**DATA EXCERPTS**
──────────
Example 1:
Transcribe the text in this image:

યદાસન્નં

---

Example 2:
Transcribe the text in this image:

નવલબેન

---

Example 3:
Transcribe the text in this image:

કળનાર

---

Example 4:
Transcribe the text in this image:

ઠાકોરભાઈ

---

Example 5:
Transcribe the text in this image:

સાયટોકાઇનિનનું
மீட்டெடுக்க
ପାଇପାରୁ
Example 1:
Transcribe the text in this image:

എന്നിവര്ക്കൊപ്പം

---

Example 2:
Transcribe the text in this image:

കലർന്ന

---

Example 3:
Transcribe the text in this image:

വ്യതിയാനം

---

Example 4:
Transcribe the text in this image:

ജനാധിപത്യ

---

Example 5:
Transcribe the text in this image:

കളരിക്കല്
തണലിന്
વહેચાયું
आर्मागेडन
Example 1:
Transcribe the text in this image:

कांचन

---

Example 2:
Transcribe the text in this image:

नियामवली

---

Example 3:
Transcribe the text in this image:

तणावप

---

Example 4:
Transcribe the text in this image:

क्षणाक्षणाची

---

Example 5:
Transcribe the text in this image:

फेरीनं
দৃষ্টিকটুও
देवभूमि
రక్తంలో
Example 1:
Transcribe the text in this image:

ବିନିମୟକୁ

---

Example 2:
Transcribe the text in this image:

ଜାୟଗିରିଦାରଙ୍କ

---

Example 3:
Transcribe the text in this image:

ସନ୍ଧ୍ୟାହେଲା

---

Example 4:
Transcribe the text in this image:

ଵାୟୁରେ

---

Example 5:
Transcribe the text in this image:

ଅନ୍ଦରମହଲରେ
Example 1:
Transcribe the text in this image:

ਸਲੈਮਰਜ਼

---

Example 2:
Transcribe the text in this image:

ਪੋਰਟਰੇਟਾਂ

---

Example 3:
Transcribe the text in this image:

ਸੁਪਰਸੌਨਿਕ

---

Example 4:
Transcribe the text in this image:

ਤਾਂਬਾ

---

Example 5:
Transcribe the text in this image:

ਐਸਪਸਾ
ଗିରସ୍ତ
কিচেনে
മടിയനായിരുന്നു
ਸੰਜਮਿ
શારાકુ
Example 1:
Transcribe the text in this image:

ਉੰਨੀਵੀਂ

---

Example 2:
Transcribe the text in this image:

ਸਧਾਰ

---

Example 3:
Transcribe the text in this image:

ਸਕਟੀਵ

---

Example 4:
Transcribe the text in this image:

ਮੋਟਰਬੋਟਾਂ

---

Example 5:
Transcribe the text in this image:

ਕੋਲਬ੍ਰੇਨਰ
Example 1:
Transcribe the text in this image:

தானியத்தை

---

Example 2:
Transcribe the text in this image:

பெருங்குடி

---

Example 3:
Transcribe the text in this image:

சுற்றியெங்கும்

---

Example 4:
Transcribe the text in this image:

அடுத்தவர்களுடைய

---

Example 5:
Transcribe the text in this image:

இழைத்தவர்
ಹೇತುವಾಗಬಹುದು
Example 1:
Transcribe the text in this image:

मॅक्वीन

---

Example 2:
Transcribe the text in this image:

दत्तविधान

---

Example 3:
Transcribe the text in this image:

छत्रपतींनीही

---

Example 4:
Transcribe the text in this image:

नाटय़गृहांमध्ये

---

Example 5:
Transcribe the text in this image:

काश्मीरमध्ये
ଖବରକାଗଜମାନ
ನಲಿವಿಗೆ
──────────
**PROBLEM DESCRIPTION**
Word for word, restate each line of the material.

**ANSWER AREA**
Example 1:
Transcribe the text in this image:

યદાસન્નં

---

Example 2:
Transcribe the text in this image:

નવલબેન

---

Example 3:
Transcribe the text in this image:

કળનાર

---

Example 4:
Transcribe the text in this image:

ઠાકોરભાઈ

---

Example 5:
Transcribe the text in this image:

સાયટોકાઇનિનનું
மீட்டெடுக்க
ପାଇପାରୁ
Example 1:
Transcribe the text in this image:

എന്നിവര്ക്കൊപ്പം

---

Example 2:
Transcribe the text in this image:

കലർന്ന

---

Example 3:
Transcribe the text in this image:

വ്യതിയാനം

---

Example 4:
Transcribe the text in this image:

ജനാധിപത്യ

---

Example 5:
Transcribe the text in this image:

കളരിക്കല്
തണലിന്
વહેચાયું
आर्मागेडन
Example 1:
Transcribe the text in this image:

कांचन

---

Example 2:
Transcribe the text in this image:

नियामवली

---

Example 3:
Transcribe the text in this image:

तणावप

---

Example 4:
Transcribe the text in this image:

क्षणाक्षणाची

---

Example 5:
Transcribe the text in this image:

फेरीनं
দৃষ্টিকটুও
देवभूमि
రక్తంలో
Example 1:
Transcribe the text in this image:

ବିନିମୟକୁ

---

Example 2:
Transcribe the text in this image:

ଜାୟଗିରିଦାରଙ୍କ

---

Example 3:
Transcribe the text in this image:

ସନ୍ଧ୍ୟାହେଲା

---

Example 4:
Transcribe the text in this image:

ଵାୟୁରେ

---

Example 5:
Transcribe the text in this image:

ଅନ୍ଦରମହଲରେ
Example 1:
Transcribe the text in this image:

ਸਲੈਮਰਜ਼

---

Example 2:
Transcribe the text in this image:

ਪੋਰਟਰੇਟਾਂ

---

Example 3:
Transcribe the text in this image:

ਸੁਪਰਸੌਨਿਕ

---

Example 4:
Transcribe the text in this image:

ਤਾਂਬਾ

---

Example 5:
Transcribe the text in this image:

ਐਸਪਸਾ
ଗିରସ୍ତ
কিচেনে
മടിയനായിരുന്നു
ਸੰਜਮਿ
શારાકુ
Example 1:
Transcribe the text in this image:

ਉੰਨੀਵੀਂ

---

Example 2:
Transcribe the text in this image:

ਸਧਾਰ

---

Example 3:
Transcribe the text in this image:

ਸਕਟੀਵ

---

Example 4:
Transcribe the text in this image:

ਮੋਟਰਬੋਟਾਂ

---

Example 5:
Transcribe the text in this image:

ਕੋਲਬ੍ਰੇਨਰ
Example 1:
Transcribe the text in this image:

தானியத்தை

---

Example 2:
Transcribe the text in this image:

பெருங்குடி

---

Example 3:
Transcribe the text in this image:

சுற்றியெங்கும்

---

Example 4:
Transcribe the text in this image:

அடுத்தவர்களுடைய

---

Example 5:
Transcribe the text in this image:

இழைத்தவர்
ಹೇತುವಾಗಬಹುದು
Example 1:
Transcribe the text in this image:

मॅक्वीन

---

Example 2:
Transcribe the text in this image:

दत्तविधान

---

Example 3:
Transcribe the text in this image:

छत्रपतींनीही

---

Example 4:
Transcribe the text in this image:

नाटय़गृहांमध्ये

---

Example 5:
Transcribe the text in this image:

काश्मीरमध्ये
ଖବରକାଗଜମାନ
ನಲಿವಿಗೆ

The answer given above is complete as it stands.